YOUR OBJECTIVE: An exact repetition of every entry, with no images, is the required answer.

MATERIAL FOR THE TASK:
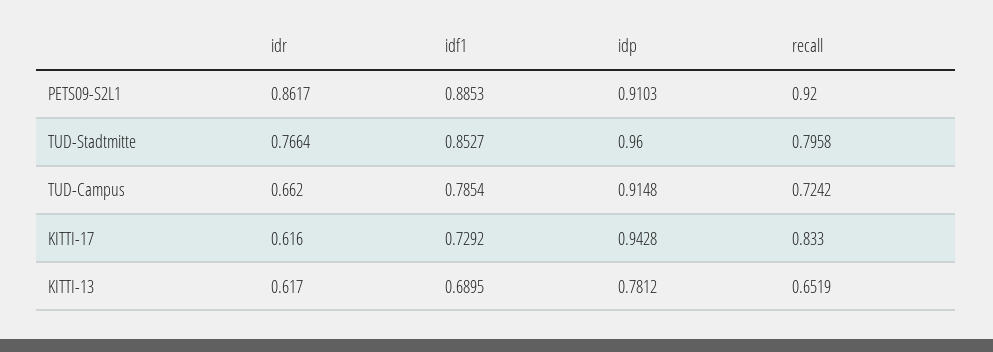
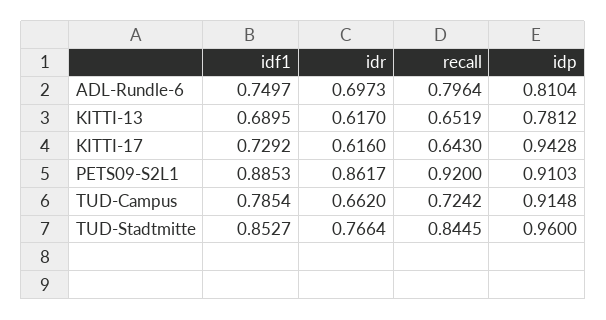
  {
    "idr": {
      "PETS09-S2L1": 0.8617,
      "TUD-Stadtmitte": 0.7664,
      "TUD-Campus": 0.662,
      "KITTI-17": 0.616,
-     "KITTI-13": 0.617
+     "KITTI-13": 0.617,
+     "ADL-Rundle-6": 0.6973
    },
    "idf1": {
      "PETS09-S2L1": 0.8853,
      "TUD-Stadtmitte": 0.8527,
      "TUD-Campus": 0.7854,
      "KITTI-17": 0.7292,
-     "KITTI-13": 0.6895
+     "KITTI-13": 0.6895,
+     "ADL-Rundle-6": 0.7497
    },
    "idp": {
      "PETS09-S2L1": 0.9103,
      "TUD-Stadtmitte": 0.96,
      "TUD-Campus": 0.9148,
      "KITTI-17": 0.9428,
-     "KITTI-13": 0.7812
+     "KITTI-13": 0.7812,
+     "ADL-Rundle-6": 0.8104
    },
    "recall": {
      "PETS09-S2L1": 0.92,
-     "TUD-Stadtmitte": 0.7958,
+     "TUD-Stadtmitte": 0.8445,
      "TUD-Campus": 0.7242,
-     "KITTI-17": 0.833,
+     "KITTI-17": 0.643,
-     "KITTI-13": 0.6519
+     "KITTI-13": 0.6519,
+     "ADL-Rundle-6": 0.7964
    }
  }

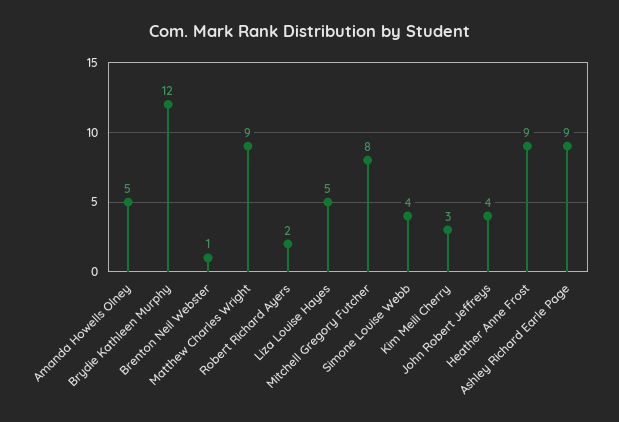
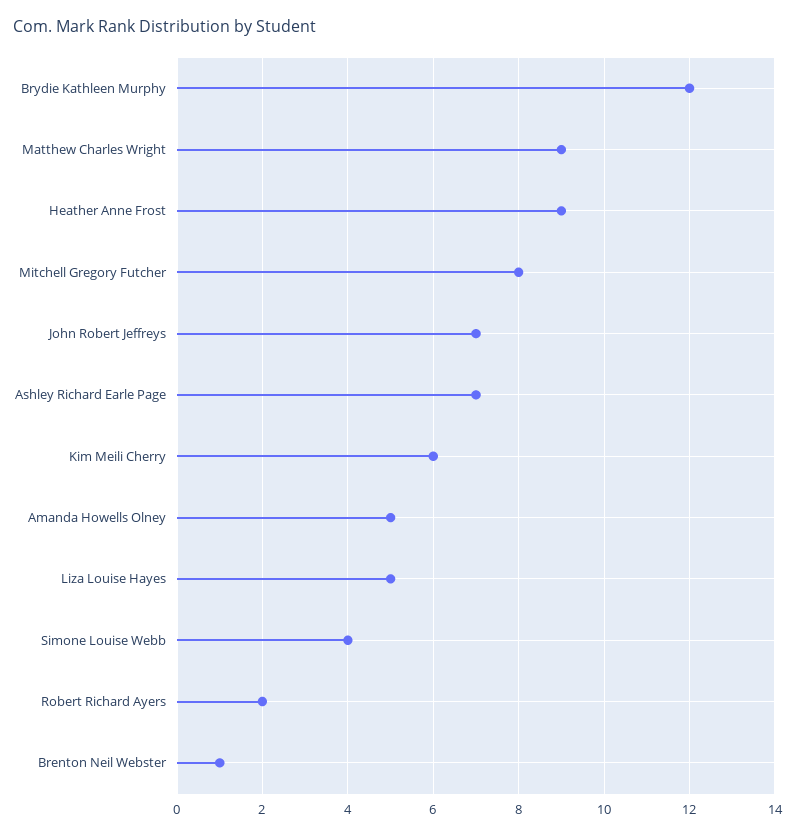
  {
    "Amanda Howells Olney": 5,
    "Brydie Kathleen Murphy": 12,
    "Brenton Neil Webster": 1,
    "Matthew Charles Wright": 9,
    "Robert Richard Ayers": 2,
    "Liza Louise Hayes": 5,
    "Mitchell Gregory Futcher": 8,
    "Simone Louise Webb": 4,
-   "Kim Meili Cherry": 3,
+   "Kim Meili Cherry": 6,
-   "John Robert Jeffreys": 4,
+   "John Robert Jeffreys": 7,
    "Heather Anne Frost": 9,
-   "Ashley Richard Earle Page": 9
+   "Ashley Richard Earle Page": 7
  }

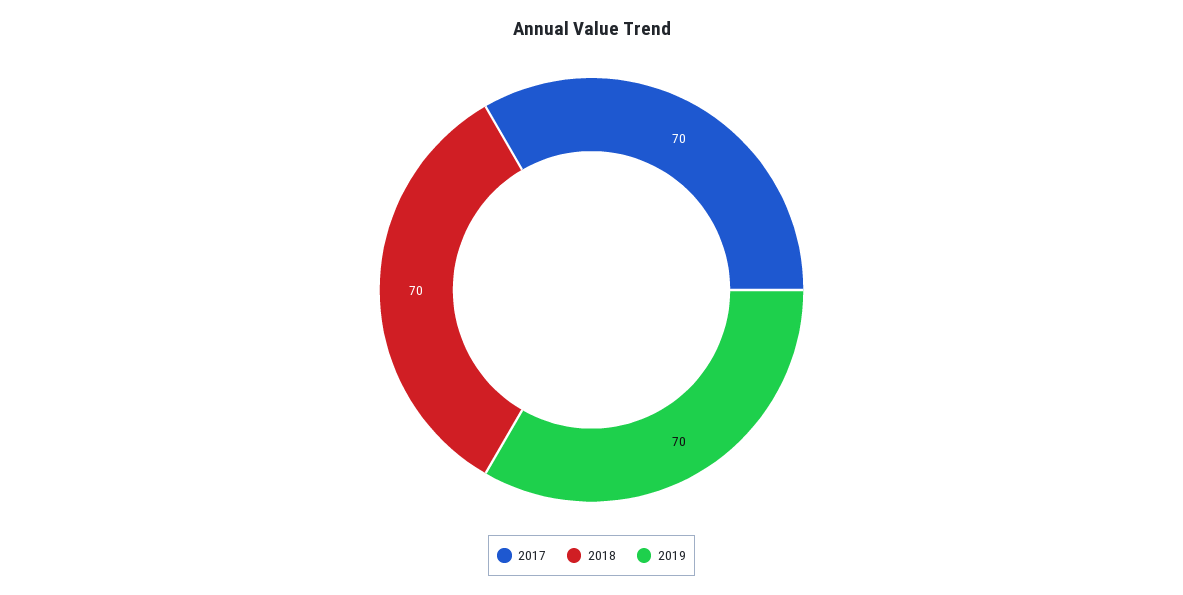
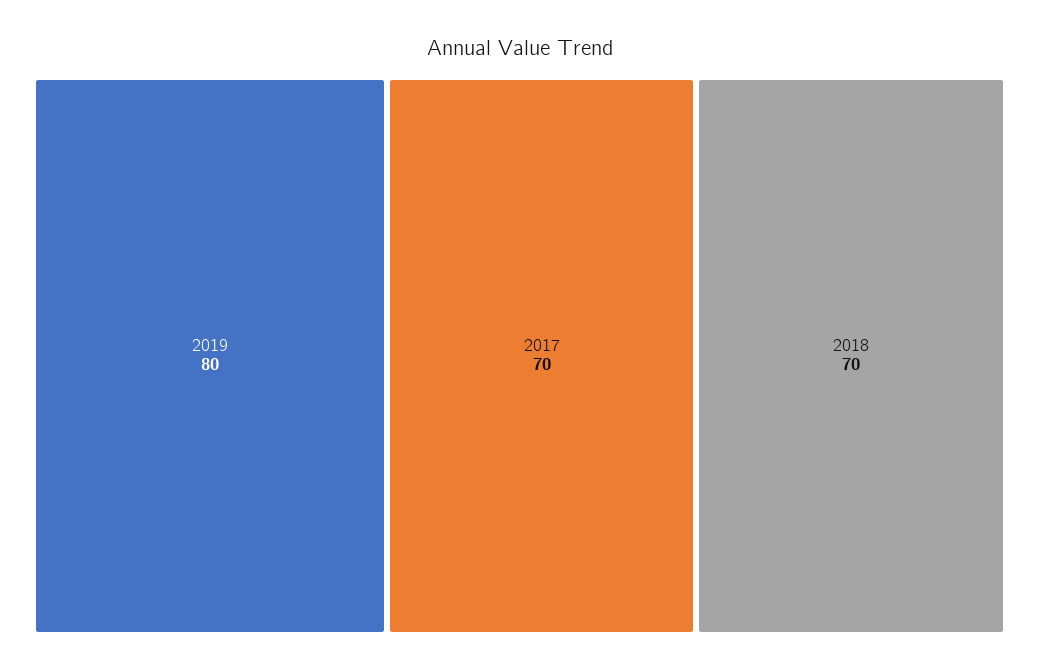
  {
    "2017": 70,
    "2018": 70,
-   "2019": 70
+   "2019": 80
  }

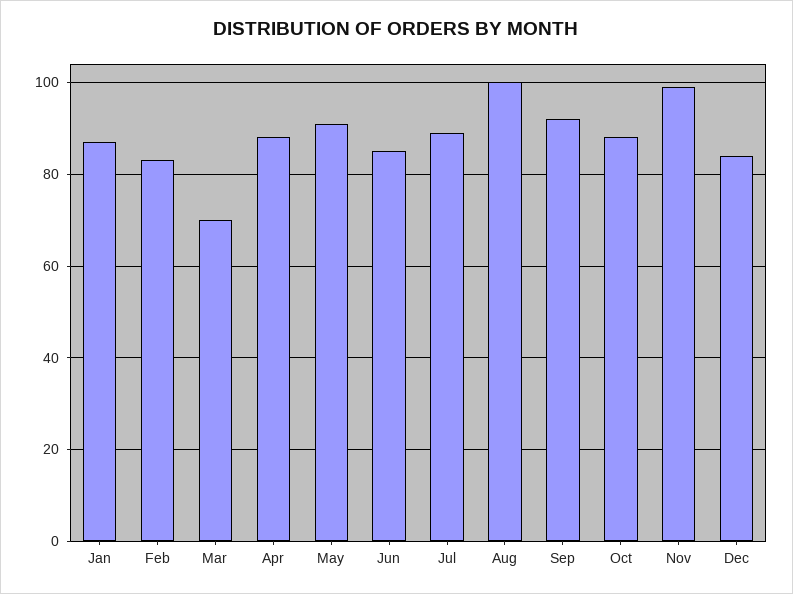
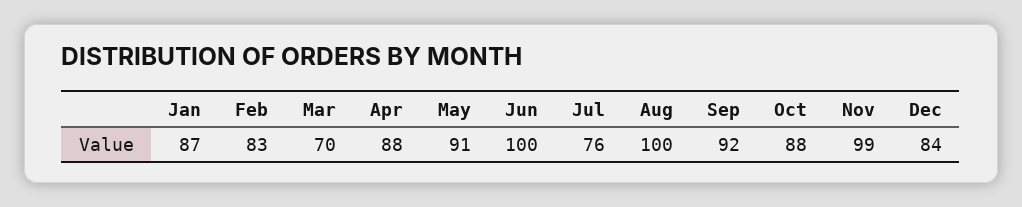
  {
    "Jan": 87,
    "Feb": 83,
    "Mar": 70,
    "Apr": 88,
    "May": 91,
-   "Jun": 85,
+   "Jun": 100,
-   "Jul": 90,
+   "Jul": 76,
    "Aug": 100,
    "Sep": 92,
    "Oct": 88,
    "Nov": 99,
    "Dec": 84
  }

EXPECTED OUTPUT:
  {
    "idr": {
      "PETS09-S2L1": 0.8617,
      "TUD-Stadtmitte": 0.7664,
      "TUD-Campus": 0.662,
      "KITTI-17": 0.616,
-     "KITTI-13": 0.617
+     "KITTI-13": 0.617,
+     "ADL-Rundle-6": 0.6973
    },
    "idf1": {
      "PETS09-S2L1": 0.8853,
      "TUD-Stadtmitte": 0.8527,
      "TUD-Campus": 0.7854,
      "KITTI-17": 0.7292,
-     "KITTI-13": 0.6895
+     "KITTI-13": 0.6895,
+     "ADL-Rundle-6": 0.7497
    },
    "idp": {
      "PETS09-S2L1": 0.9103,
      "TUD-Stadtmitte": 0.96,
      "TUD-Campus": 0.9148,
      "KITTI-17": 0.9428,
-     "KITTI-13": 0.7812
+     "KITTI-13": 0.7812,
+     "ADL-Rundle-6": 0.8104
    },
    "recall": {
      "PETS09-S2L1": 0.92,
-     "TUD-Stadtmitte": 0.7958,
+     "TUD-Stadtmitte": 0.8445,
      "TUD-Campus": 0.7242,
-     "KITTI-17": 0.833,
+     "KITTI-17": 0.643,
-     "KITTI-13": 0.6519
+     "KITTI-13": 0.6519,
+     "ADL-Rundle-6": 0.7964
    }
  }

  {
    "Amanda Howells Olney": 5,
    "Brydie Kathleen Murphy": 12,
    "Brenton Neil Webster": 1,
    "Matthew Charles Wright": 9,
    "Robert Richard Ayers": 2,
    "Liza Louise Hayes": 5,
    "Mitchell Gregory Futcher": 8,
    "Simone Louise Webb": 4,
-   "Kim Meili Cherry": 3,
+   "Kim Meili Cherry": 6,
-   "John Robert Jeffreys": 4,
+   "John Robert Jeffreys": 7,
    "Heather Anne Frost": 9,
-   "Ashley Richard Earle Page": 9
+   "Ashley Richard Earle Page": 7
  }

  {
    "2017": 70,
    "2018": 70,
-   "2019": 70
+   "2019": 80
  }

  {
    "Jan": 87,
    "Feb": 83,
    "Mar": 70,
    "Apr": 88,
    "May": 91,
-   "Jun": 85,
+   "Jun": 100,
-   "Jul": 90,
+   "Jul": 76,
    "Aug": 100,
    "Sep": 92,
    "Oct": 88,
    "Nov": 99,
    "Dec": 84
  }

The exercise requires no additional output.